Audio By Carbonatix
Businessman, Dr. Kofi Amoah has urged government not to shy away from rolling out protectionist policies to favour local businesses.
He said major world economic powers such as US and China have done same when local businesses faced economic threat from imports.
"In creating domestic strength, we need to give protection to our fledgling domestic companies", he told a meeting of over 1,000 business leaders and players at the 2017 CEOs Summit in Accra.
World economic powers have frowned on developing countries leveraging protectionist policies favouring open competition in an era of globalisation.
World economic leaders, in October 2016, gathered in Washington this week to defend globalization, delivering a single message in unison: Protectionism will not save you.
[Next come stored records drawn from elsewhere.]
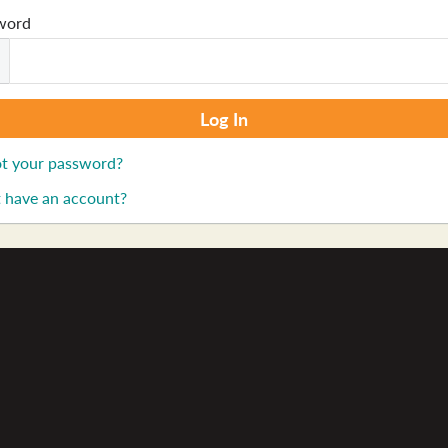
word
t your password?
 have an account?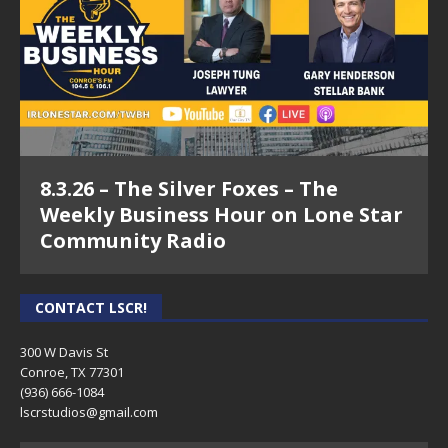
8.3.26 – The Silver Foxes – The
Weekly Business Hour on Lone Star
Community Radio
CONTACT LSCR!
300 W Davis St
Conroe, TX 77301
(936) 666-1084‬
lscrstudios@gmail.com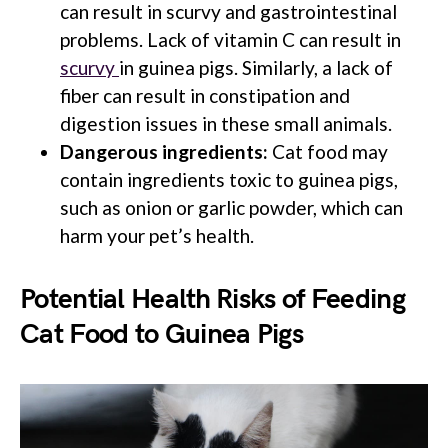
can result in scurvy and gastrointestinal
problems. Lack of vitamin C can result in
scurvy
in guinea pigs. Similarly, a lack of
fiber can result in constipation and
digestion issues in these small animals.
Dangerous ingredients:
Cat food may
contain ingredients toxic to guinea pigs,
such as onion or garlic powder, which can
harm your pet’s health.
Potential Health Risks of Feeding
Cat Food to Guinea Pigs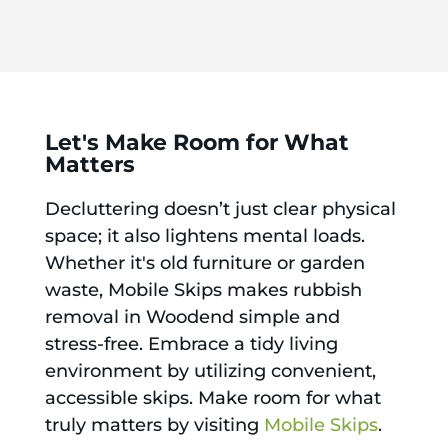
Let's Make Room for What
Matters
Decluttering doesn’t just clear physical
space; it also lightens mental loads.
Whether it's old furniture or garden
waste, Mobile Skips makes rubbish
removal in Woodend simple and
stress-free. Embrace a tidy living
environment by utilizing convenient,
accessible skips. Make room for what
truly matters by visiting
Mobile Skips
.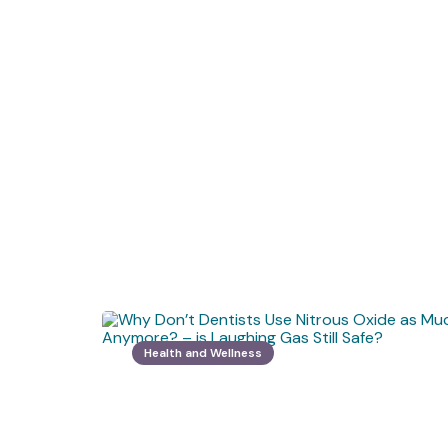
Health and Wellness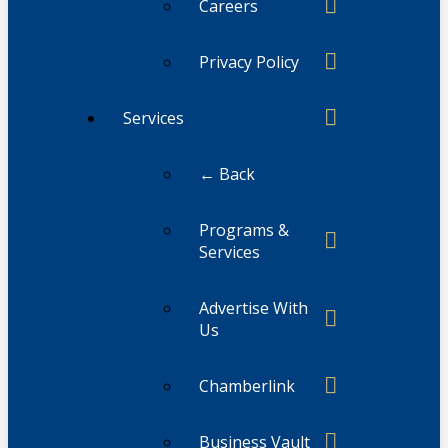
Careers
Privacy Policy
Services
← Back
Programs &
Services
Advertise With
Us
Chamberlink
Business Vault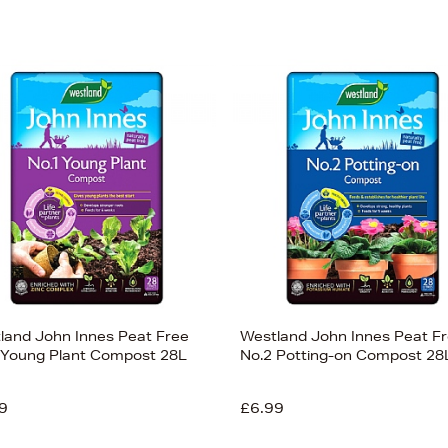
land John Innes Peat Free
Westland John Innes Peat F
 Young Plant Compost 28L
No.2 Potting-on Compost 28
9
£6.99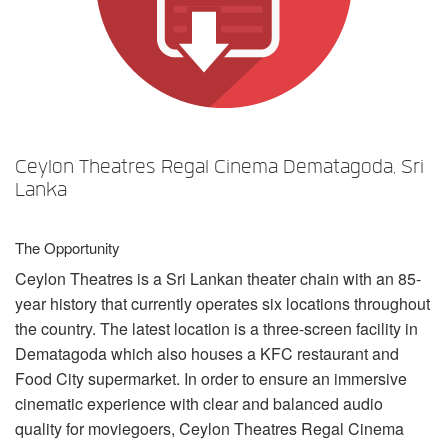
Sprache/Region
Ceylon Theatres Regal Cinema Dematagoda, Sri
Lanka
The Opportunity
Ceylon Theatres is a Sri Lankan theater chain with an 85-
year history that currently operates six locations throughout
the country. The latest location is a three-screen facility in
Dematagoda which also houses a
KFC
restaurant and
Food City supermarket. In order to ensure an immersive
cinematic experience with clear and balanced audio
quality for moviegoers, Ceylon Theatres Regal Cinema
But pulling the record of economic behaviour among developed countries, Dr. Kofi Amoah referred to a passionate appeal by US Secretary of the Treasury Alexander Hamilton.
"If you allow foreigners to bring their goods in here, we are dead," he paraphrased the comment.
The appeal worked as America built tariff walls as high as 40% on foreign products.
He said China refused to join the club of open markets, the World Trade Organisation because, it would have opened up the country to imports which hurt local businesses.
"China didn't join the WTO until 25 years ago. Now China is championing free trade because they have something to sell".
Bringing the argument closer to home, the entrepreneur said neighbouring Nigeria has banned chicken imports.
"There is no reason why we should be importing chicken".

It is an open secret that Ghana's poultry industry has collapsed largely due to cheap and subsidised frozen chicken.
"About 95% of the market has been taken over by the imported frozen chicken," Chairman of the Poultry Farmers Association of Ghana, Victor Oppong Adje has revealed.

Efforts by government to impose restrictions have been stifled by powerful external economic forces.
In 2014, the Managing Director of the Ghana Netherlands Chamber of Commerce Nico van Staalduinen warned Ghana against banning importation.
"Ghana is not an ideal country for the production of Chicken. Don’t jump to whatever you see," he said.
But mounting a defence for protectionism, Kofi Amoah told government officials present at the event; "We need to apply the process of protectionism in selected areas to help build domestic strength"
His views are backed by international NGO Oxfam which has urged African countries to protect themselves from an invasion of foreign goods.
"If we want to see a more inclusive global growth then it has to have a space for protection," said Max Lawson of Oxfam GB.
Some Asian countries, such as Vietnam, South Korea and Taiwan, built their own economic expansions on strong exports and severe restrictions on imports to protect their domestic markets.
On the African continent, Ethiopia, which is forecast to see strong growth in 2016 of 6.5 percent, has jealously guarded its own telecoms and financial sectors.